Mêmes les plus libéraux, même les fans de Rawls s'accordent sur l'importance de l'égalité devant la loi pour que la société fonctionne. Seule des sanctions pénales fortes permettront de faire avancer les causes sociales et écologiques seules la condamnation exemplaires des vraies personnalités coupables permettra de remédier au "tous pourris". Dimanche, ce sera la kermesse de l'irresponsabilité dans les urnes, le grand défouloir. Espérons que cela amène au moins un sursaut pour la suite...

17/05/2014

Le côté obscur de la guerre des clones

cote-obscur-300x200.jpgLa vie vaut tellement la peine d'être vécue quand on vit des moments tels que j'ai pu en vivre hier. Si l'on met de côté le léger inconvénient qu'il y a à se cogner un aller/retour Paris/Colmar dans la journée pour un petit 6h de transport, j'ai passé une journée merveilleuse.
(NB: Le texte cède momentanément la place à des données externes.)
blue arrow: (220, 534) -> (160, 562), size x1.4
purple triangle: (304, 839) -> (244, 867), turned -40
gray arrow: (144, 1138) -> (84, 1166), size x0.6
Avec 2h de rencontres avec 70 lycéens de terminale et mon comparse Saïd Hammouche en apothéose de l'escapade alsacienne.

Notre venue résultait de la volonté forte d'une prof de MUC (management des unités commerciales) qui pense que l'école doit être un lieu de débat ouvert sur la cité, de démythification, de délcoisonnement. Nous sommes arrivés devant une grande cité scolaire, située en ZUS. Comme le disait les profs, "en arrivant au lycée, on ne se rend pas compte qu'on est en ZUS". Zemmour et Finkielkraut seraient malheureux. Dans les 1300 gamins qui fréquentent l'établissement, beaucoup de non souchiens comme ils disent, des couleurs plus nombreuses que les pâleurs et pourtant peu de décibels supplémentaires, pas de rap assourdissant devant l'établissement, pas de ton comminatoire entre les uns et les autres et même pas de shit (moi qui me serait bien détendu après une grosse semaine, mais passons). 
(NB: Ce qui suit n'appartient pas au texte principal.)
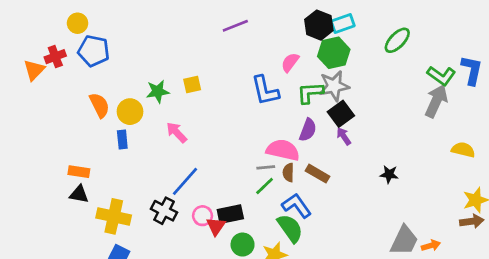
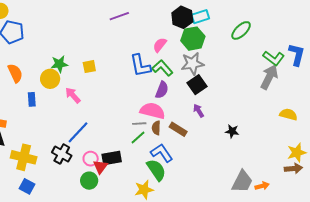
yellow square: (192, 85) -> (89, 67), moved
green L-shape: (310, 93) -> (162, 68), moved, turned 50
yellow circle: (130, 112) -> (50, 79), moved
purple semicircle: (308, 130) -> (162, 90), moved
purple arrow: (344, 136) -> (199, 111), moved
green circle: (243, 245) -> (89, 181), moved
Après un déjeuner avec les deux professeurs (l'autre enseignant la philo) nous nous sommes lancés dans l'arène, une salle surabondante. Seconde défaite pour les réacs : on a pu échanger pendant deux heures dans un calme remarquable, sans consultation de téléphone ou non. Seul un jeune homme dessinait avec concentration, mais lorsqu'il est venu me voir à la fin pour faire signer notre ouvrage, je puis attester qu'il avait fort bien suivi les échanges.
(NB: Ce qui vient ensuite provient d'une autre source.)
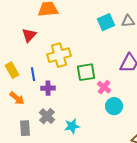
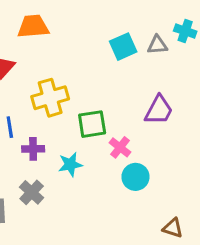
cyan star: (72, 126) -> (70, 164), moved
Les questions fusaient. Classiques "vous êtes riches ?", "vous êtes pour les quotas ?", "vous croyez vraiment qu'on peut changer les choses ?". Plus inattendues, "vous pensez qu'on peut remplacer le capitalisme ?", "comment faire pour renverser l'image de mon quartier sur mon CV ?". Puis vint la question délicate, la vraiment inattendue, l'uppercut au foie. Le jeune homme était tout près de nous, à côté de son voisin qui tenait l'Ipad pour filmer l'intégralité de la rencontre avec un sérieux incroyable (sa réalisation, pas forcément la rencontre). Il avait un parlé un peu heurté, mâtiné d'alsacité dans les aigus. Après la rencontre, il vint lui aussi demander une dédicace et devant mon étonnement à l'écoute de son prénom il me révéla être d'origine albanaise. Ce que je n'aurais su dire à l'aune de sa question : "vous parlez tout le temps de la couleur de peau depuis tout à l'heure. Mais les français comme moi ont besoin d'être aidé aussi, non ?". Impensable de laisser passer ça. Insister sur le fait que les autres sont tout autant français, nonobstant leur non appartenance à la blanchitude dominante. Et le rassurer, revenir et expliquer les phénomènes de discriminations qui résultent souvent d'inégalités agglutinés, sédimentées, supersposées. Lui dire que dans les quartiers les plus populaires, souvent le blanc se fait plus rare. Que dans le très beau livre d'Aymeric Patricot on peut voir qu'il est même parfois seul et à ce titre ostracisé, ce qui est tout autant condamnable que le racisme ordinaire. Le calme est revenu, nous avons son attention et il se laisse embarquer dans notre exposé sur la guerre des clones à mener. Mais tout le monde ne dispose pas du luxe du temps nécessaire de la pédagogie, lorsqu'on se retrouve englués dans l'immédiateté, ces nuances ne passent pas et on bascule du côté obscur de la guerre des clones. Des personnes persuadés que la lutte contre la discrimination consiste à enlever aux blancs pour tout donner aux noirs et aux arabes par mauvaise conscience. On ne doit pas les tancer ou les blâmer mais retrouver les espaces où le temps de la pédagogie existent. Ca doit quand même être une utopie réaliste, bordel.